Over the Rainbow: Weathering Out Seriously Delayed Gratification


Jin-su (Lee Jung-jae) has one major problem in the Romance Dept.: a lack of nerve. This meteorology student is so damned shy he can't express his feelings for a co-ed (Jang Jin-young) in his college photography club which leaves her to pair off with his best bud (Jung Chan) when this classic deep-and-silent type runs off to join the army. The military doesn't make a man out of Jin-su either. It takes a car wreck causing amnesia to do that. Afterward, super-duper slowly, the now-erratic weatherman rebuilds his memories of some mystery woman named "Rainbow" (actually non-memories of him not saying anything and not doing anything) thereby getting the gumption to finally ask this love of his life on a date. Cue credits! What should be a happy ending is so exasperatingly delayed that you're left raging at the screen about how they're a couple of dolts who don't deserve love, that he's eventually going to get fired from the news station because he's incompetent, and she's going to grow bored with him as well as her job in the lost-and-found section of airport security.
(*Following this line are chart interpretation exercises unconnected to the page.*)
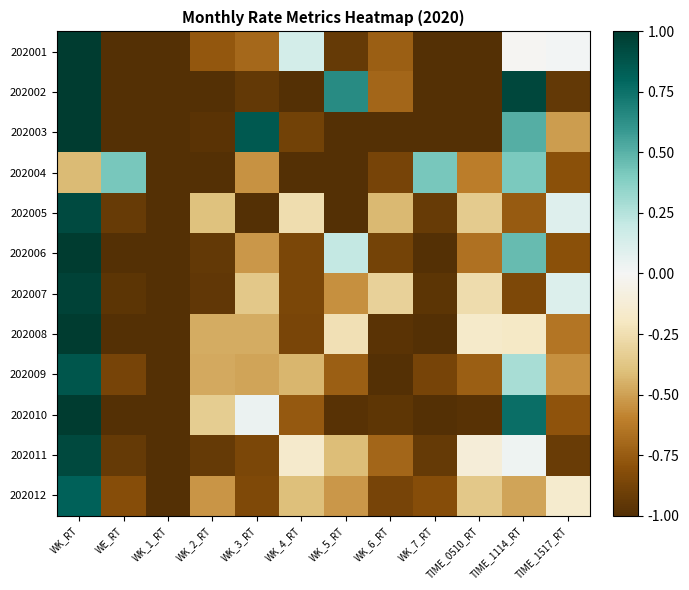

Reading left to right, what are all the values shown in this chart?

202001: WK_RT=1.0	WE_RT=-1.0	WK_1_RT=-1.0	WK_2_RT=-0.8	WK_3_RT=-0.7	WK_4_RT=0.1	WK_5_RT=-0.9	WK_6_RT=-0.7	WK_7_RT=-1.0	TIME_0510_RT=-1.0	TIME_1114_RT=-0.0	TIME_1517_RT=0.0
202002: WK_RT=1.0	WE_RT=-1.0	WK_1_RT=-1.0	WK_2_RT=-1.0	WK_3_RT=-0.9	WK_4_RT=-1.0	WK_5_RT=0.6	WK_6_RT=-0.7	WK_7_RT=-1.0	TIME_0510_RT=-1.0	TIME_1114_RT=0.9	TIME_1517_RT=-0.9
202003: WK_RT=1.0	WE_RT=-1.0	WK_1_RT=-1.0	WK_2_RT=-1.0	WK_3_RT=0.9	WK_4_RT=-0.9	WK_5_RT=-1.0	WK_6_RT=-1.0	WK_7_RT=-1.0	TIME_0510_RT=-1.0	TIME_1114_RT=0.5	TIME_1517_RT=-0.5
202004: WK_RT=-0.4	WE_RT=0.4	WK_1_RT=-1.0	WK_2_RT=-1.0	WK_3_RT=-0.5	WK_4_RT=-1.0	WK_5_RT=-1.0	WK_6_RT=-0.9	WK_7_RT=0.4	TIME_0510_RT=-0.6	TIME_1114_RT=0.4	TIME_1517_RT=-0.8
202005: WK_RT=0.9	WE_RT=-0.9	WK_1_RT=-1.0	WK_2_RT=-0.4	WK_3_RT=-1.0	WK_4_RT=-0.3	WK_5_RT=-1.0	WK_6_RT=-0.4	WK_7_RT=-0.9	TIME_0510_RT=-0.3	TIME_1114_RT=-0.8	TIME_1517_RT=0.1
202006: WK_RT=1.0	WE_RT=-1.0	WK_1_RT=-1.0	WK_2_RT=-0.9	WK_3_RT=-0.5	WK_4_RT=-0.9	WK_5_RT=0.2	WK_6_RT=-0.9	WK_7_RT=-1.0	TIME_0510_RT=-0.7	TIME_1114_RT=0.5	TIME_1517_RT=-0.8
202007: WK_RT=1.0	WE_RT=-1.0	WK_1_RT=-1.0	WK_2_RT=-0.9	WK_3_RT=-0.4	WK_4_RT=-0.9	WK_5_RT=-0.6	WK_6_RT=-0.3	WK_7_RT=-1.0	TIME_0510_RT=-0.3	TIME_1114_RT=-0.8	TIME_1517_RT=0.1
202008: WK_RT=1.0	WE_RT=-1.0	WK_1_RT=-1.0	WK_2_RT=-0.5	WK_3_RT=-0.5	WK_4_RT=-0.9	WK_5_RT=-0.2	WK_6_RT=-1.0	WK_7_RT=-1.0	TIME_0510_RT=-0.2	TIME_1114_RT=-0.2	TIME_1517_RT=-0.6
202009: WK_RT=0.9	WE_RT=-0.9	WK_1_RT=-1.0	WK_2_RT=-0.5	WK_3_RT=-0.5	WK_4_RT=-0.4	WK_5_RT=-0.7	WK_6_RT=-1.0	WK_7_RT=-0.9	TIME_0510_RT=-0.7	TIME_1114_RT=0.3	TIME_1517_RT=-0.5
202010: WK_RT=1.0	WE_RT=-1.0	WK_1_RT=-1.0	WK_2_RT=-0.3	WK_3_RT=0.0	WK_4_RT=-0.8	WK_5_RT=-1.0	WK_6_RT=-1.0	WK_7_RT=-1.0	TIME_0510_RT=-1.0	TIME_1114_RT=0.8	TIME_1517_RT=-0.8
202011: WK_RT=0.9	WE_RT=-0.9	WK_1_RT=-1.0	WK_2_RT=-0.9	WK_3_RT=-0.9	WK_4_RT=-0.2	WK_5_RT=-0.4	WK_6_RT=-0.7	WK_7_RT=-0.9	TIME_0510_RT=-0.1	TIME_1114_RT=0.0	TIME_1517_RT=-0.9
202012: WK_RT=0.8	WE_RT=-0.8	WK_1_RT=-1.0	WK_2_RT=-0.5	WK_3_RT=-0.8	WK_4_RT=-0.4	WK_5_RT=-0.5	WK_6_RT=-0.9	WK_7_RT=-0.8	TIME_0510_RT=-0.4	TIME_1114_RT=-0.5	TIME_1517_RT=-0.2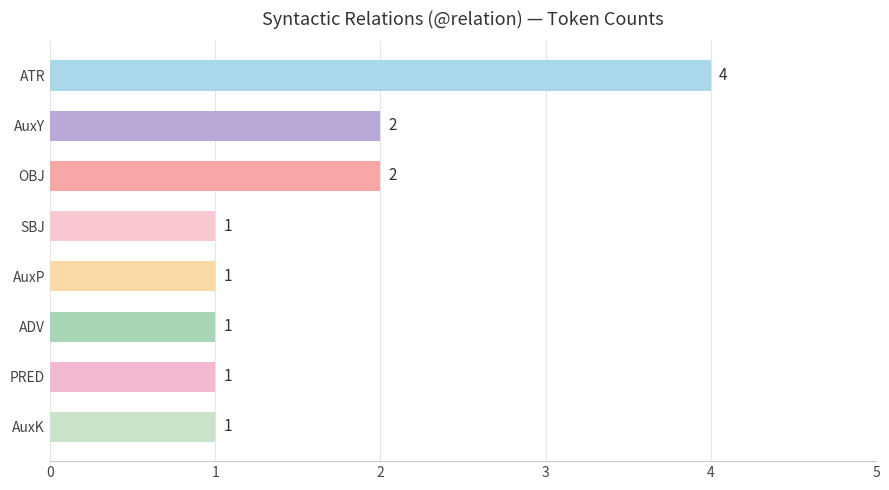

Is it true that the value at SBJ is 1?

True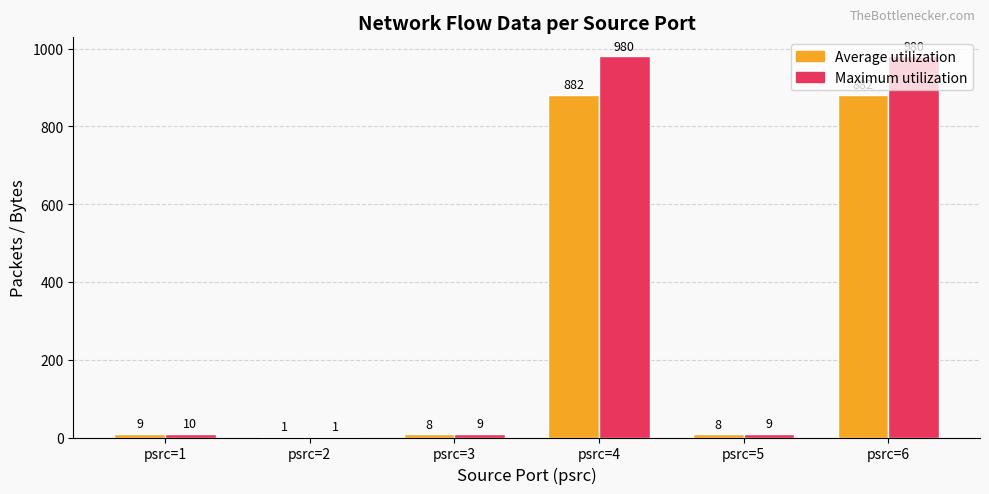

The value of Average utilization at psrc=3 is 8. True or false?

True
Over the Rainbow is written, directed and prolonged by Ahn Jin-woo.

June 6, 2009

Please Teach Me English: No White Actors Speak Korean


I got this Kim Sung-su movie not because of how much I loved his Musa: The Warriors but because I honestly have begun to feel guilty about not knowing any Korean. I thought maybe the classroom scenes in Please Teach Me English would include simple translations like how to say "My name is Drew" or "It looks like rain." (It's "Che eerum-un Drew imneeda" and "Piga ol goht katahyo" if you're curious although I had to look up those two phrases online.) But there was nothing to learn like that here. Not only was I not building my Korean vocabulary but I was repeatedly cringing as actress Angela Kelly (who plays the English teacher) was having her Korean lines dubbed by another performer. Oh, the horror! The shame! With no useful lessons to be found, this hokey film must be judged as rom-com alone. Well, it fails as a romance since there's no chemistry between the pining dork of a clerical cog (Lee Na-yeong) and the cute shoe salesman (Jang Hyuk) who's eager to learn English because his long-list sister is returning from America. And it fails as a comedy since it's laughs are based on the idea that it's funny to see a pretty actress act goofy while wearing eyeglasses. I bet an actual instructional video would be funnier. If I learned the word for love, it would be more romantic too.